Ditemui seusai persidangan Direktur Litigasi dan Bantuan Hukum OJK Rizal Ramadhani memyambut baik putusan majelis hakim tersebut. "Putusan majelis sudah tepat karena memang tujuan dari permohonan pailit ini untuk melindungi kreditur," ucapnya kepada KONTAN.
Menurutnya, OJK memiliki kewenangan untuk melindungi pemegang polis saat asuransi yang bersangkutan sudah tidak bisa lagi mengembalikan dana pemegang polis. Dengan demikian, menurutnya atas putusan majelis ini nasib para kreditur ASM terjamin secara hukum untuk dananya kembali dari penjualan aset yang dilakukan oleh tim kurator.
Ia juga bilang, putusan majelis itu sekaligus menolak eksepsi ASM yang menyatakan seharusnya permohonan pailit ini tidak harus dilakukan karena berdasarkan UU Persusahaan Terbatas, perusahaan perbankan bisa melakukan likuiditas sendiri sebelum dijatuhkan dalam kepailitan.
"UU tersebut tidak barlaku bagi perusahaan yang menghimpun dana masyarakat jadi bisa dibilang tidak adil jika ada dana masyarakat disitu tapi mereka melakukan likuidasi sendiri," tambah Rizal.
Atas putusan ini, OJK berharap ASM bisa lebih kooperatif dalam menjalani proses kepailitan ini sebab, hal ini menyangkut dana masyarakat. Sementara itu, dalam kesempatan yang sama kuasa hukum ASM Vicky Puspawardana bilang, pihaknya masih pikir-pikir untuk mengajukan upaya hukum kasasi.
"Sebetulnya banyak pertimbangan majelis yang tidak sesuai menurut kami, untuk kasasi kami akan bicarakan lebih lanjut dengan prinsipal," ujarnya singkat.
Sekadar tahu saja, OJK sebelumnya pernah mengajukan permohonan pailit kepada ASM pada 29 Februari 2016. Permohonan itu ditolak oleh majelis hakim karena dinilai kabur dan tidak jelas.
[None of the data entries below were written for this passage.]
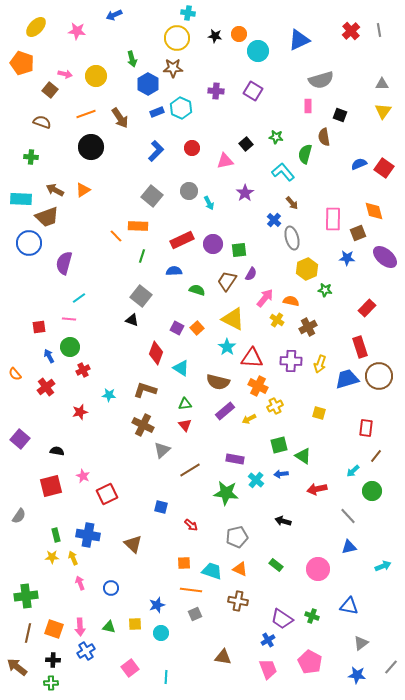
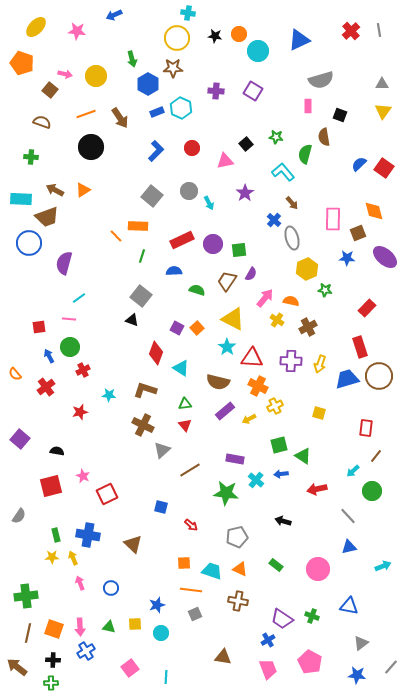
blue semicircle at (359, 164): rotated 21 degrees counterclockwise
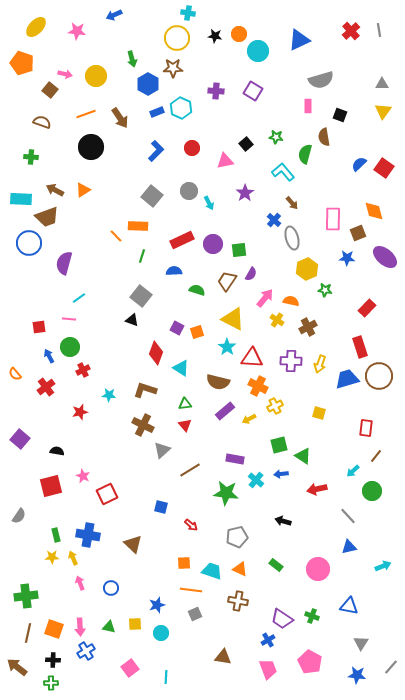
orange square at (197, 328): moved 4 px down; rotated 24 degrees clockwise
gray triangle at (361, 643): rotated 21 degrees counterclockwise
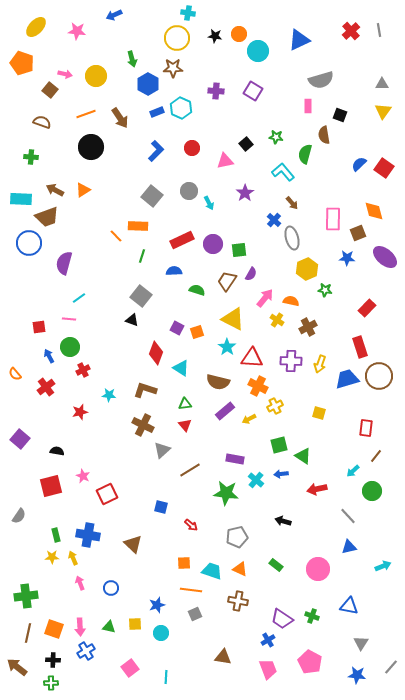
brown semicircle at (324, 137): moved 2 px up
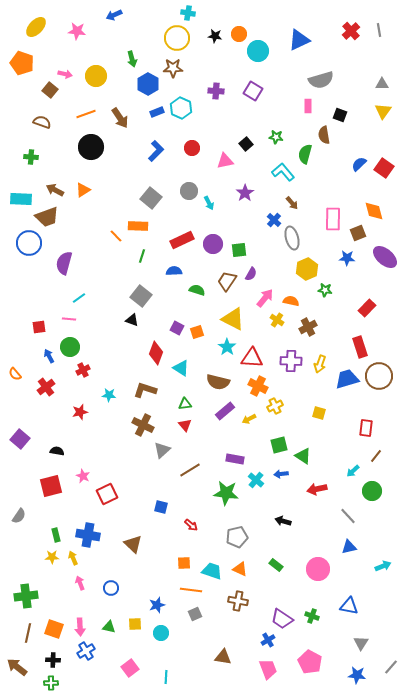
gray square at (152, 196): moved 1 px left, 2 px down
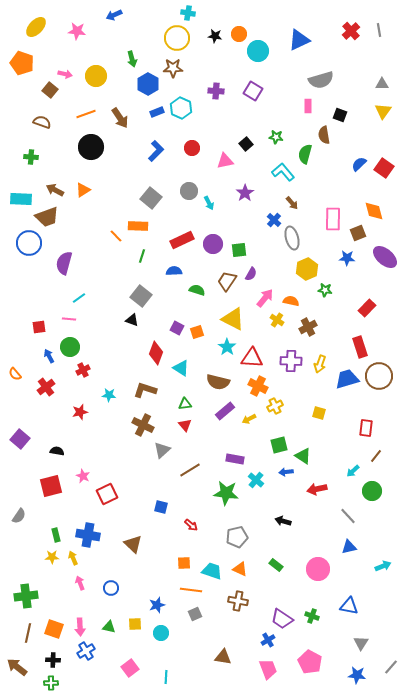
blue arrow at (281, 474): moved 5 px right, 2 px up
Saat itu majelis menilai permohonan OJK terdapat kesalahan penyebutan izin usaha atas nama perusahaan ASM yang diulang lebih dari satu kali. Sehingga majelis menilai permohonan pernyataan kepailitan yang diajukan OJK tidak merujuk pada data yang valid dan benar.
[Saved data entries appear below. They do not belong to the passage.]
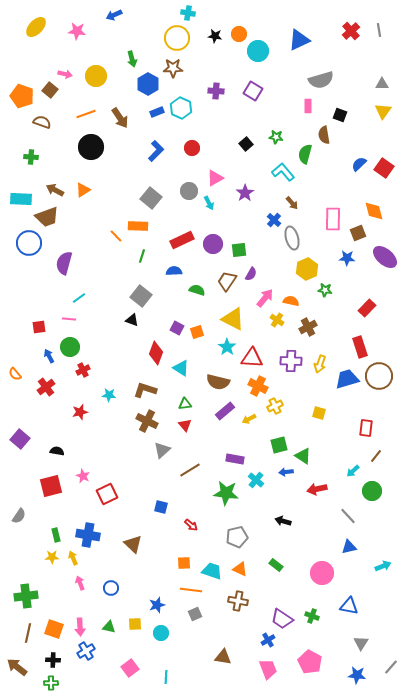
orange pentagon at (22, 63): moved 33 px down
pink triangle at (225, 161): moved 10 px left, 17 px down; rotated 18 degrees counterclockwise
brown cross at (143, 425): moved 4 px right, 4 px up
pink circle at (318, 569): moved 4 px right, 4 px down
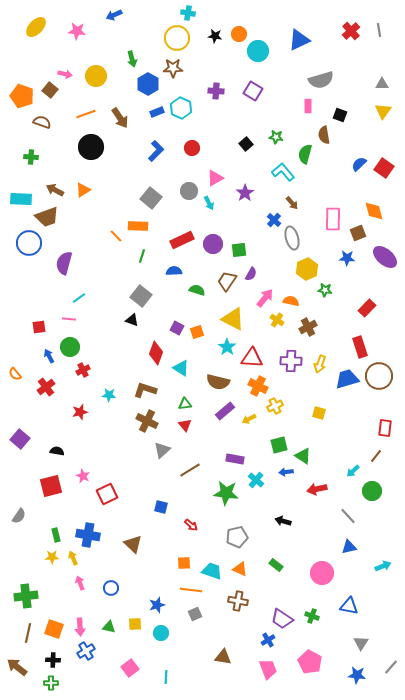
red rectangle at (366, 428): moved 19 px right
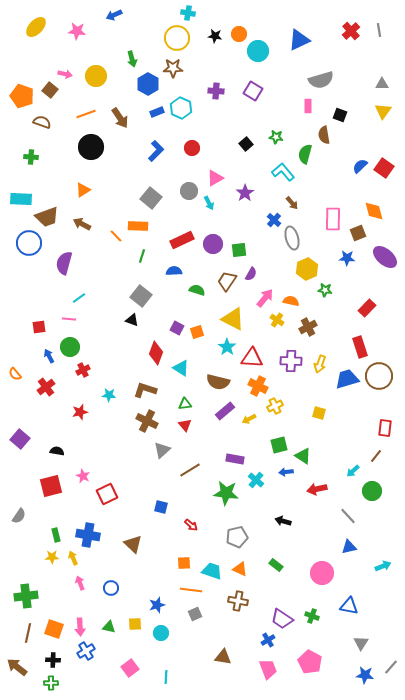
blue semicircle at (359, 164): moved 1 px right, 2 px down
brown arrow at (55, 190): moved 27 px right, 34 px down
blue star at (357, 675): moved 8 px right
Adapun pertimbangan, OJK mengajukan permohonan baru karena berdasarkan kesepakatan dari internal yang meminta pendapat dari beberapa ahli hukum. "Karena penolakan itu tidak berkesan substansial hanya kesalahan teknis saja jadi kami lebih baik mengajukan permhonan baru dibandingkan kasasi," ujar Rizal.